Texas Road Trip, Day 0: Flying to Austin

I'm in Texas on vacation, and to research something for the novel I'm working on. When I tell people I've come to Texas to research fracking, they can't believe it. I overheard Cris saying to a friend, "First he went to Minnesota to see what it was like in a blizzard, and then he went to the desert to find survivalists, and now he's going to Texas to get himself in trouble with oil roughnecks."

It's true that all those trips were research for this book. But I took out the part about the survivalists. And the fracking stuff is really for a story-within-a-story. However, I'm also thinking of setting my next book in this milieu, so this is both research for my current project and for the possible next one.

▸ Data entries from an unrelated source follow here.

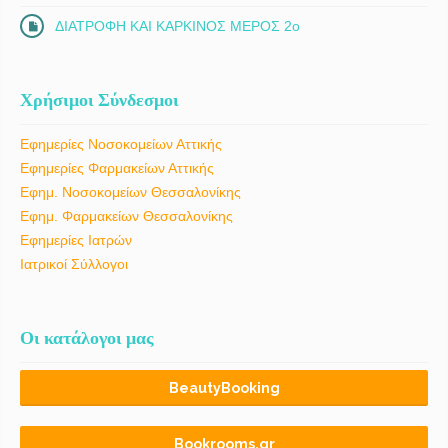
ΔΙΑΤΡΟΦΗ ΚΑΙ ΚΑΡΚΙΝΟΣ ΜΕΡΟΣ 2ο
Χρήσιμοι Σύνδεσμοι
Εφημερίες Νοσοκομείων Αττικής
Εφημερίες Φαρμακείων Αττικής
Εφημ. Νοσοκομείων Θεσσαλονίκης
Εφημ. Φαρμακείων Θεσσαλονίκης
Εφημερίες Ιατρών
Ιατρικοί Σύλλογοι
Οι κατάλογοι μας
BeautyBooking
Bookrooms.gr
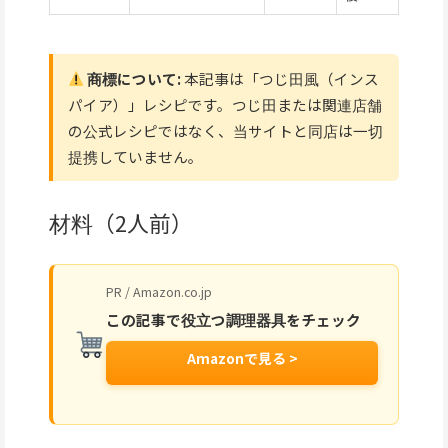
商標について:
本記事は「つじ田風（インス
パイア）」レシピです。つじ田または関連店舗
の公式レシピではなく、当サイトと同店は一切
提携していません。
材料（2人前）
PR / Amazon.co.jp
この記事で役立つ調理器具をチェック
Amazonで見る >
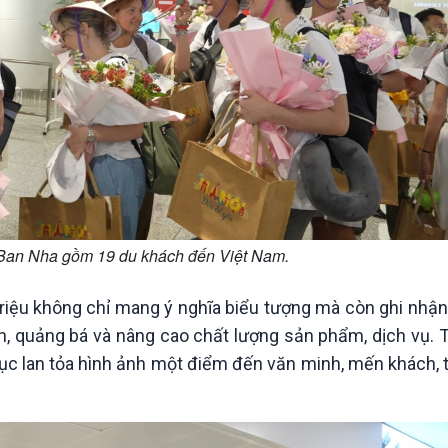
 Ban Nha gồm 19 du khách đến Việt Nam.
 triệu không chỉ mang ý nghĩa biểu tượng mà còn ghi nhận
n, quảng bá và nâng cao chất lượng sản phẩm, dịch vụ. 
ục lan tỏa hình ảnh một điểm đến văn minh, mến khách, t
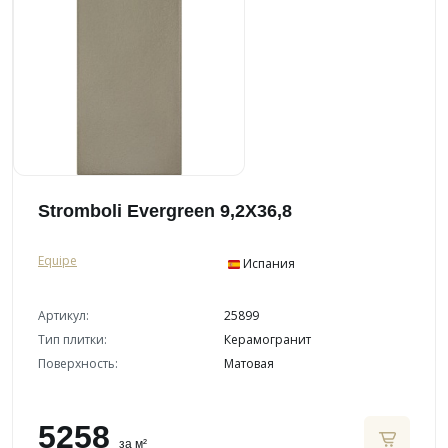
Stromboli Evergreen 9,2X36,8
Equipe
Испания
Артикул:
25899
Тип плитки:
Керамогранит
Поверхность:
Матовая
5258
за м²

I'm in a hotel near the Austin airport. I went to university in Austin, many years ago, and at the time I had a frantic love for the city. Then I graduated and got a little sick of it, and moved to San Francisco. I've only been back twice before this. Once, in 1981, was only two years after I'd left, and it was still very much the same place. The next time was in 2001, and it was very much not the same place. In the intervening 20 years, the tech industry had come to town, and Republicans were in the ascendancy. There were huge new developments all over, and a freeway had replaced the sweet two-lane state highway I used to take from Houston to Austin, a road that meant so much to me I wrote a song about it. In 2001 I actually drove 100 miles to the town of Columbus and attempted to drive the fondly-remembered highway, but the freeway had erased it almost entirely. Now -- that is, in 2001 -- it was just another drive through countryside.

Now it's almost 12 years after that. I have no hopes of a nostalgic reunion with any of my favorite places, going on 37 years since I left town 9 months after graduating. So much money and development has come to town that it would be like going to Las Vegas and attempting to find old Rat Pack hangouts. Of course, the university itself is still there, and many of its buildings are even the same. (Of course, when I attended in the mid-70s, it was already full of newer buildings which probably shocked anyone who had attended even 10 years earlier.) But even in 2001 almost none of the funky houses and buildings I'd lived in still existed; they'd been torn down and replaced with condos and large apartment buildings. So I'm not going to spend much time trying to connect with my youth.

Instead, I'm going to drive south, toward the Eagle Ford Shale zone, and try to find some fracking. The illustration below shows the zone, marked by red pins, spreading across south Texas.

The image shows red pin markings across south Texas, extending east to West from a point near Victoria to the Rio Grande.